▸ What is needed
From the material below, please set down exactly the lines starting with the one with "Figure 8. Effect" and going on through the one with "Table 3. Computational", without a single picture.

▸ Extracted information
※ ※ ※
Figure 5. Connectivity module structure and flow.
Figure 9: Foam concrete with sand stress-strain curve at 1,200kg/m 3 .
※ ※ ※
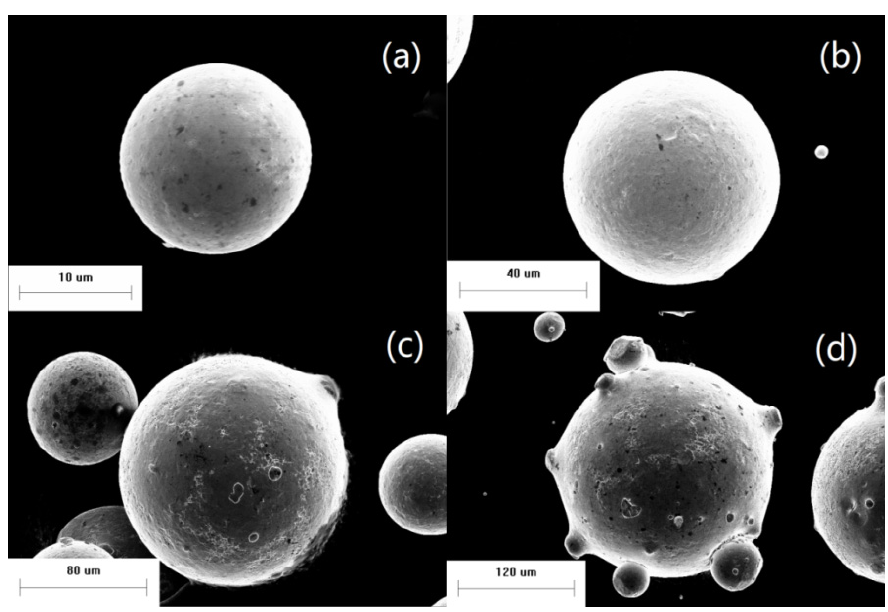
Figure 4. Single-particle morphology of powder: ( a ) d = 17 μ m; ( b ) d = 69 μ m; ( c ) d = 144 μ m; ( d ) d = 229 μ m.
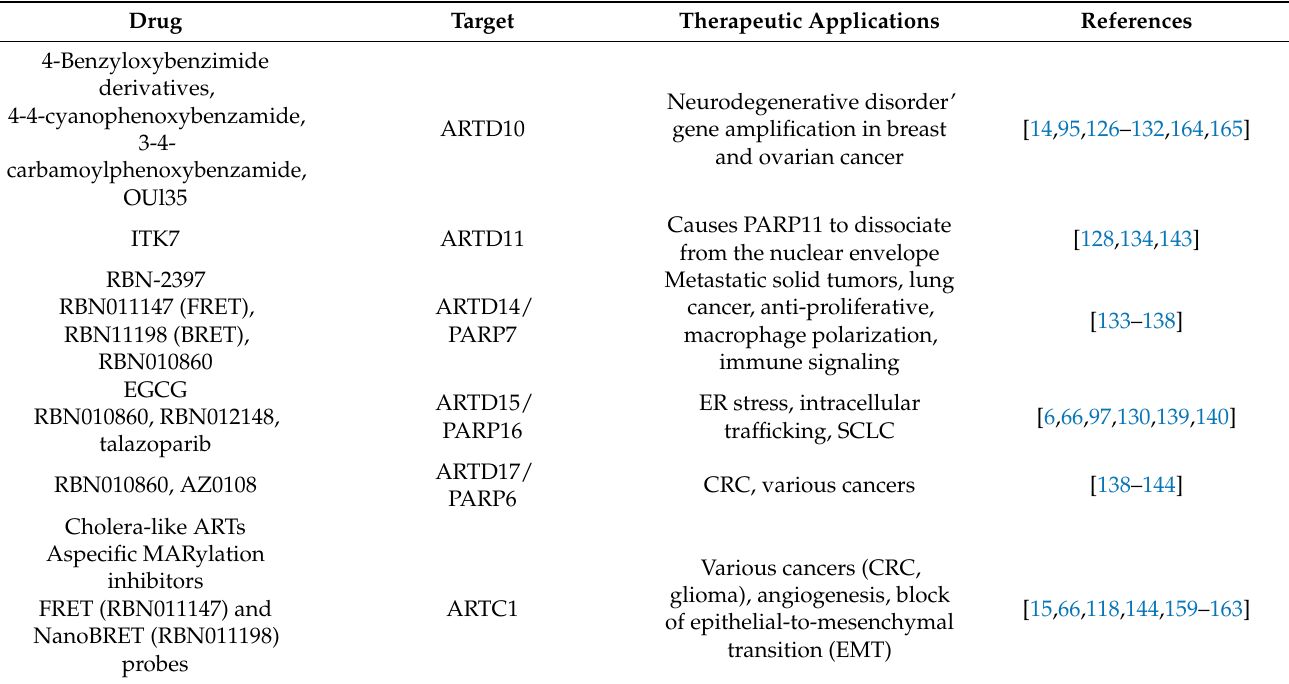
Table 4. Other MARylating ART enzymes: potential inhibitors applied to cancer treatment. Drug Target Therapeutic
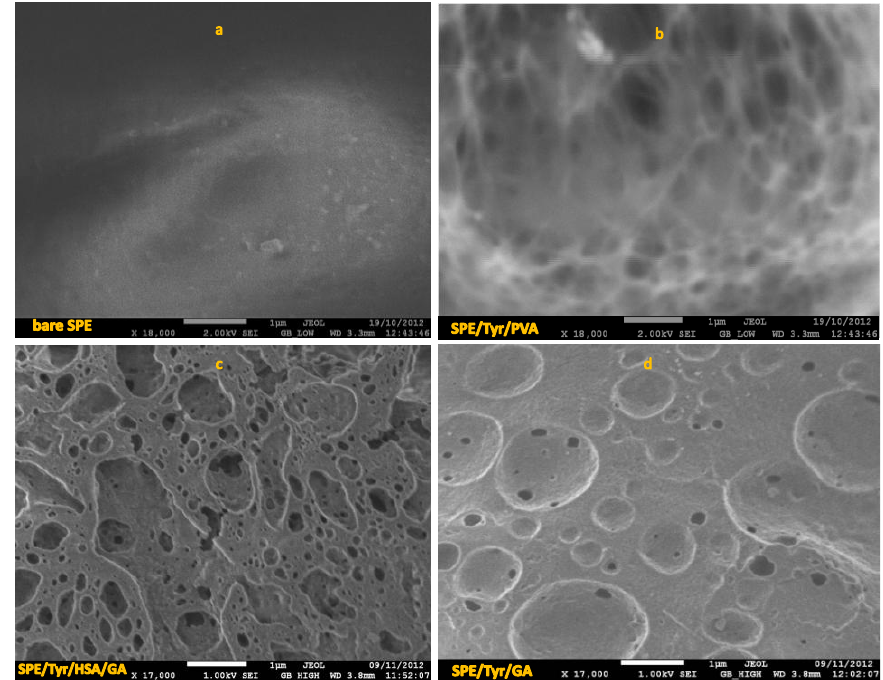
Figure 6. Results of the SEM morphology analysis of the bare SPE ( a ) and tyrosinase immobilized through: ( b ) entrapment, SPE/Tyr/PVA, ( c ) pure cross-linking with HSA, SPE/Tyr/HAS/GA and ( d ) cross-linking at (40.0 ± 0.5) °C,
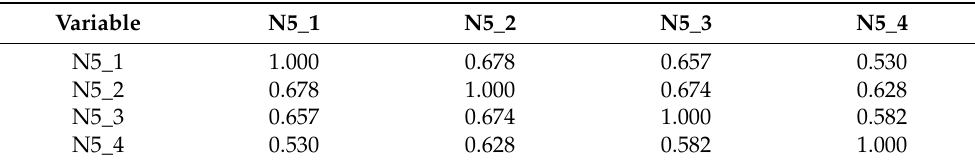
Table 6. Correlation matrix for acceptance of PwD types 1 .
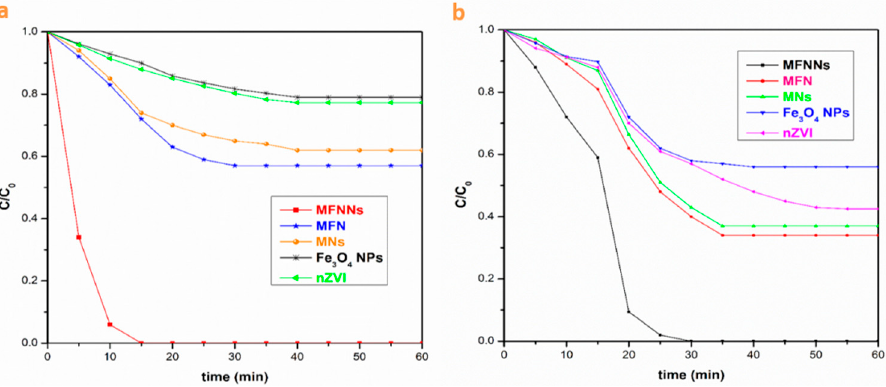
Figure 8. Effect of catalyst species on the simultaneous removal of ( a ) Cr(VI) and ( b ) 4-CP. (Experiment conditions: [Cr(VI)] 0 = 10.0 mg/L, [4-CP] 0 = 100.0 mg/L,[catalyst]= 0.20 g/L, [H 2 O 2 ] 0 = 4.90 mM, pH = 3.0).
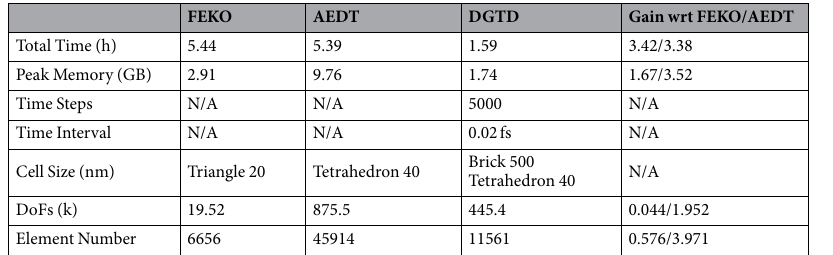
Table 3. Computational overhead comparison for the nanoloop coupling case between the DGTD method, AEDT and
※ ※ ※
▸ Response box
Figure 8. Effect of catalyst species on the simultaneous removal of ( a ) Cr(VI) and ( b ) 4-CP. (Experiment conditions: [Cr(VI)] 0 = 10.0 mg/L, [4-CP] 0 = 100.0 mg/L,[catalyst]= 0.20 g/L, [H 2 O 2 ] 0 = 4.90 mM, pH = 3.0).
Table 3. Computational overhead comparison for the nanoloop coupling case between the DGTD method, AEDT and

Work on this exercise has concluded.